- Genre: Festival
- Dates: July (exact dates vary each year)
- Location: Kingston upon Thames
- Country: England
- Founded: 2009
- Website: www.iyafestival.org.uk

= International Youth Arts Festival =

UK arts festival

International Youth Arts Festival (IYAF) is an annual youth arts festival held in the Royal Borough of Kingston upon Thames every July. The festival was founded in 2009 by Robin Hutchinson MBE and more than 25,000 young people have delivered the festival as participants and volunteers since its inception.

IYAF is an open-access performing arts festival and the festival programme includes a range of art forms including theatre, dance, music, comedy, visual arts and children's shows.

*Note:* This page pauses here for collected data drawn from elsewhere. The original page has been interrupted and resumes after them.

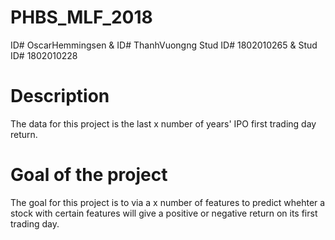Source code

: # PHBS_MLF_2018

ID# OscarHemmingsen & ID# ThanhVuongng
Stud ID# 1802010265 & Stud ID# 1802010228

# Description

The data for this project is the last x number of years' IPO first trading day return.

# Goal of the project

The goal for this project is to via a x number of features to predict whehter a stock with certain features will give a positive or negative return on its first trading day.
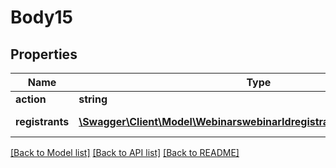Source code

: # Body15

## Properties
Name | Type | Description | Notes
------------ | ------------- | ------------- | -------------
**action** | **string** |  | 
**registrants** | [**\Swagger\Client\Model\WebinarswebinarIdregistrantsstatusRegistrants[]**](WebinarswebinarIdregistrantsstatusRegistrants.md) | List of registrants | [optional] 

[[Back to Model list]](../README.md#documentation-for-models) [[Back to API list]](../README.md#documentation-for-api-endpoints) [[Back to README]](../README.md)


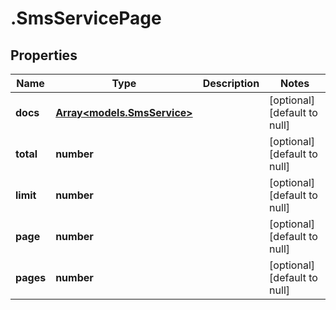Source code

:# .SmsServicePage

## Properties
Name | Type | Description | Notes
------------ | ------------- | ------------- | -------------
**docs** | [**Array&lt;models.SmsService&gt;**](models.SmsService.md) |  | [optional] [default to null]
**total** | **number** |  | [optional] [default to null]
**limit** | **number** |  | [optional] [default to null]
**page** | **number** |  | [optional] [default to null]
**pages** | **number** |  | [optional] [default to null]


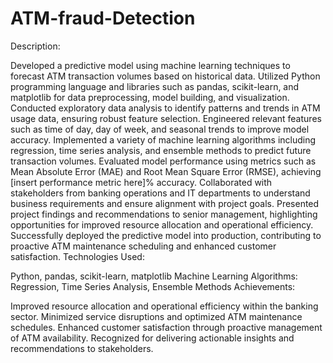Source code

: # ATM-fraud-Detection
Description:

Developed a predictive model using machine learning techniques to forecast ATM transaction volumes based on historical data.
Utilized Python programming language and libraries such as pandas, scikit-learn, and matplotlib for data preprocessing, model building, and visualization.
Conducted exploratory data analysis to identify patterns and trends in ATM usage data, ensuring robust feature selection.
Engineered relevant features such as time of day, day of week, and seasonal trends to improve model accuracy.
Implemented a variety of machine learning algorithms including regression, time series analysis, and ensemble methods to predict future transaction volumes.
Evaluated model performance using metrics such as Mean Absolute Error (MAE) and Root Mean Square Error (RMSE), achieving [insert performance metric here]% accuracy.
Collaborated with stakeholders from banking operations and IT departments to understand business requirements and ensure alignment with project goals.
Presented project findings and recommendations to senior management, highlighting opportunities for improved resource allocation and operational efficiency.
Successfully deployed the predictive model into production, contributing to proactive ATM maintenance scheduling and enhanced customer satisfaction.
Technologies Used:

Python, pandas, scikit-learn, matplotlib
Machine Learning Algorithms: Regression, Time Series Analysis, Ensemble Methods
Achievements:

Improved resource allocation and operational efficiency within the banking sector.
Minimized service disruptions and optimized ATM maintenance schedules.
Enhanced customer satisfaction through proactive management of ATM availability.
Recognized for delivering actionable insights and recommendations to stakeholders.
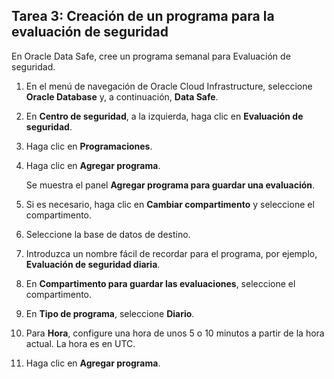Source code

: ## Tarea 3: Creación de un programa para la evaluación de seguridad

En Oracle Data Safe, cree un programa semanal para Evaluación de seguridad.

1.  En el menú de navegación de Oracle Cloud Infrastructure, seleccione **Oracle Database** y, a continuación, **Data Safe**.
    
2.  En **Centro de seguridad**, a la izquierda, haga clic en **Evaluación de seguridad**.
    
3.  Haga clic en **Programaciones**.
    
4.  Haga clic en **Agregar programa**.
    
    Se muestra el panel **Agregar programa para guardar una evaluación**.
    
5.  Si es necesario, haga clic en **Cambiar compartimento** y seleccione el compartimento.
    
6.  Seleccione la base de datos de destino.
    
7.  Introduzca un nombre fácil de recordar para el programa, por ejemplo, **Evaluación de seguridad diaria**.
    
8.  En **Compartimento para guardar las evaluaciones**, seleccione el compartimento.
    
9.  En **Tipo de programa**, seleccione **Diario**.
    
10.  Para **Hora**, configure una hora de unos 5 o 10 minutos a partir de la hora actual. La hora es en UTC.
    
11.  Haga clic en **Agregar programa**.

International Youth Arts Festival 2018 will take place from 6–15 July 2018.

== Open access ==
International Youth Arts Festival is an open-access mixed arts festival: it does not book performers and anyone may participate, with any type of performance. The official programme categorises shows into sections for theatre, comedy, children and family shows, music and circus.

== Venues ==
Since the first International Youth Arts Festival, venues across the Royal Borough of Kingston upon Thames have been supporting artists by transforming their venues into performance spaces. The festival includes over 200 events staged in venues including Rose Theatre, Arthur Cotterell Theatre, Kingston Library, Fairfield Recreation Ground, Eagle Brewery Wharf and The Library club.

== People ==

=== Artistic Directors ===
2016 - Andy Currums

2015 - Trevor Blackman

2009 - 2014 Aniela Zaba

=== Patrons ===
Festival patrons include Angellica Bell, Michael Underwood, Tom Holland, Tom Chambers, Chike Okonowo, Sheridan Smith and Matt Lucas.